Furthermore, as Oleg Nesterov points out, TASK_UNINTERRUPTIBLE could
be misleading because the task sleeping in coredump_task_exit() really
is killable, albeit indirectly. See the check of signal->core_state
in prepare_signal() and the check of fatal_signal_pending()
in dump_interrupted(), which bypass the normal unkillability of
TASK_UNINTERRUPTIBLE, resulting in coredump_finish() invoking
wake_up_process() on any threads sleeping in coredump_task_exit().

Therefore, change that TASK_UNINTERRUPTIBLE to TASK_IDLE.
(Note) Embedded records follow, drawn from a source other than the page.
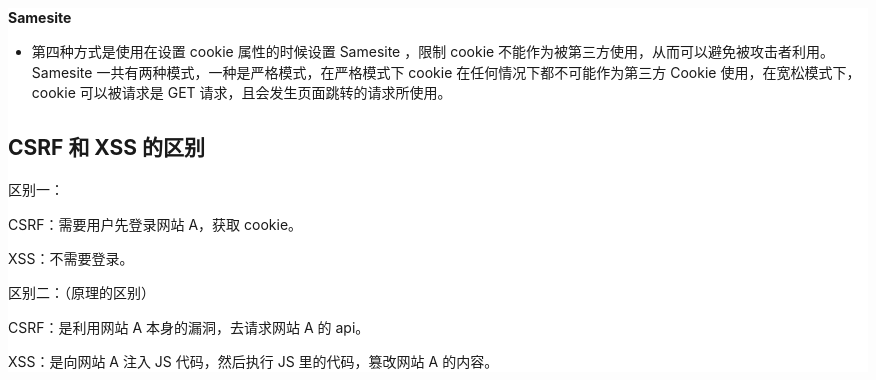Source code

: **Samesite**

- 第四种方式是使用在设置 cookie 属性的时候设置 Samesite ，限制 cookie 不能作为被第三方使用，从而可以避免被攻击者利用。Samesite
  一共有两种模式，一种是严格模式，在严格模式下 cookie 在任何情况下都不可能作为第三方 Cookie 使用，在宽松模式下，cookie
  可以被请求是 GET 请求，且会发生页面跳转的请求所使用。

## CSRF 和 XSS 的区别

区别一：

CSRF：需要用户先登录网站 A，获取 cookie。

XSS：不需要登录。

区别二：（原理的区别）

CSRF：是利用网站 A 本身的漏洞，去请求网站 A 的 api。

XSS：是向网站 A 注入 JS 代码，然后执行 JS 里的代码，篡改网站 A 的内容。

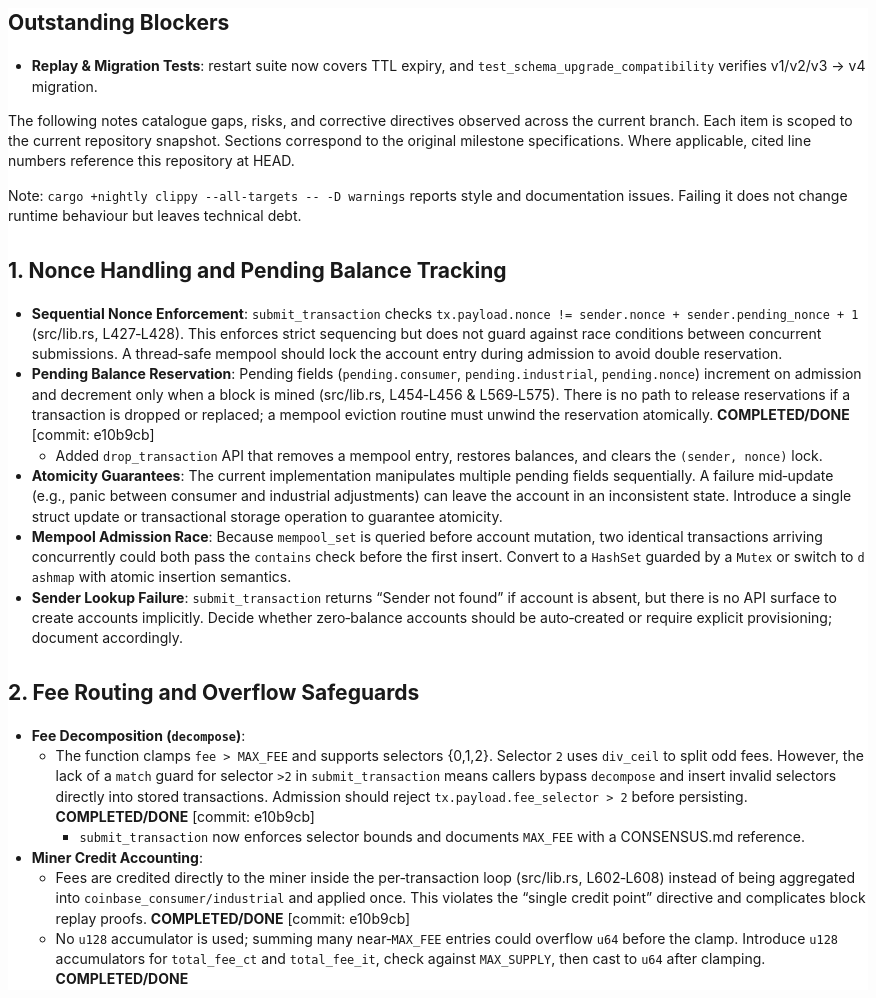 ## Outstanding Blockers
- **Replay & Migration Tests**: restart suite now covers TTL expiry, and `test_schema_upgrade_compatibility` verifies v1/v2/v3 → v4 migration.

The following notes catalogue gaps, risks, and corrective directives observed across the current branch. Each item is scoped to the current repository snapshot. Sections correspond to the original milestone specifications. Where applicable, cited line numbers reference this repository at HEAD.

Note: `cargo +nightly clippy --all-targets -- -D warnings` reports style and
documentation issues. Failing it does not change runtime behaviour but leaves
technical debt.

## 1. Nonce Handling and Pending Balance Tracking
- **Sequential Nonce Enforcement**: `submit_transaction` checks `tx.payload.nonce != sender.nonce + sender.pending_nonce + 1` (src/lib.rs, L427‑L428). This enforces strict sequencing but does not guard against race conditions between concurrent submissions. A thread‑safe mempool should lock the account entry during admission to avoid double reservation.
- **Pending Balance Reservation**: Pending fields (`pending.consumer`, `pending.industrial`, `pending.nonce`) increment on admission and decrement only when a block is mined (src/lib.rs, L454‑L456 & L569‑L575). There is no path to release reservations if a transaction is dropped or replaced; a mempool eviction routine must unwind the reservation atomically. **COMPLETED/DONE** [commit: e10b9cb]
  - Added `drop_transaction` API that removes a mempool entry, restores balances, and clears the `(sender, nonce)` lock.
- **Atomicity Guarantees**: The current implementation manipulates multiple pending fields sequentially. A failure mid‑update (e.g., panic between consumer and industrial adjustments) can leave the account in an inconsistent state. Introduce a single struct update or transactional storage operation to guarantee atomicity.
- **Mempool Admission Race**: Because `mempool_set` is queried before account mutation, two identical transactions arriving concurrently could both pass the `contains` check before the first insert. Convert to a `HashSet` guarded by a `Mutex` or switch to `dashmap` with atomic insertion semantics.
- **Sender Lookup Failure**: `submit_transaction` returns “Sender not found” if account is absent, but there is no API surface to create accounts implicitly. Decide whether zero‑balance accounts should be auto‑created or require explicit provisioning; document accordingly.

## 2. Fee Routing and Overflow Safeguards
- **Fee Decomposition (`decompose`)**:
  - The function clamps `fee > MAX_FEE` and supports selectors {0,1,2}. Selector `2` uses `div_ceil` to split odd fees. However, the lack of a `match` guard for selector `>2` in `submit_transaction` means callers bypass `decompose` and insert invalid selectors directly into stored transactions. Admission should reject `tx.payload.fee_selector > 2` before persisting. **COMPLETED/DONE** [commit: e10b9cb]
    - `submit_transaction` now enforces selector bounds and documents `MAX_FEE` with a CONSENSUS.md reference.
- **Miner Credit Accounting**:
  - Fees are credited directly to the miner inside the per‑transaction loop (src/lib.rs, L602‑L608) instead of being aggregated into `coinbase_consumer/industrial` and applied once. This violates the “single credit point” directive and complicates block replay proofs. **COMPLETED/DONE** [commit: e10b9cb]
  - No `u128` accumulator is used; summing many near‑`MAX_FEE` entries could overflow `u64` before the clamp. Introduce `u128` accumulators for `total_fee_ct` and `total_fee_it`, check against `MAX_SUPPLY`, then cast to `u64` after clamping. **COMPLETED/DONE**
Reported-by: Anhad Jai Singh <ffledgling@xxxxxxxx>
Signed-off-by: Paul E. McKenney <paulmck@xxxxxxxxxx>
Acked-by: Oleg Nesterov <oleg@xxxxxxxxxx>
Cc: Jens Axboe <axboe@xxxxxxxxx>
Cc: Christian Brauner <brauner@xxxxxxxxxx>
Cc: Andrew Morton <akpm@xxxxxxxxxxxxxxxxxxxx>
Cc: "Matthew Wilcox (Oracle)" <willy@xxxxxxxxxxxxx>
Cc: Chris Mason <clm@xxxxxx>
Cc: Rik van Riel <riel@xxxxxxxxxxx>

diff --git a/kernel/exit.c b/kernel/exit.c
index f95a2c1338a8..b0d18f7b6d15 100644
--- a/kernel/exit.c
+++ b/kernel/exit.c
@@ -429,7 +429,7 @@ static void coredump_task_exit(struct task_struct *tsk)
complete(&core_state->startup);

for (;;) {
- set_current_state(TASK_UNINTERRUPTIBLE|TASK_FREEZABLE);
+ set_current_state(TASK_IDLE|TASK_FREEZABLE);
if (!self.task) /* see coredump_finish() */
break;
schedule();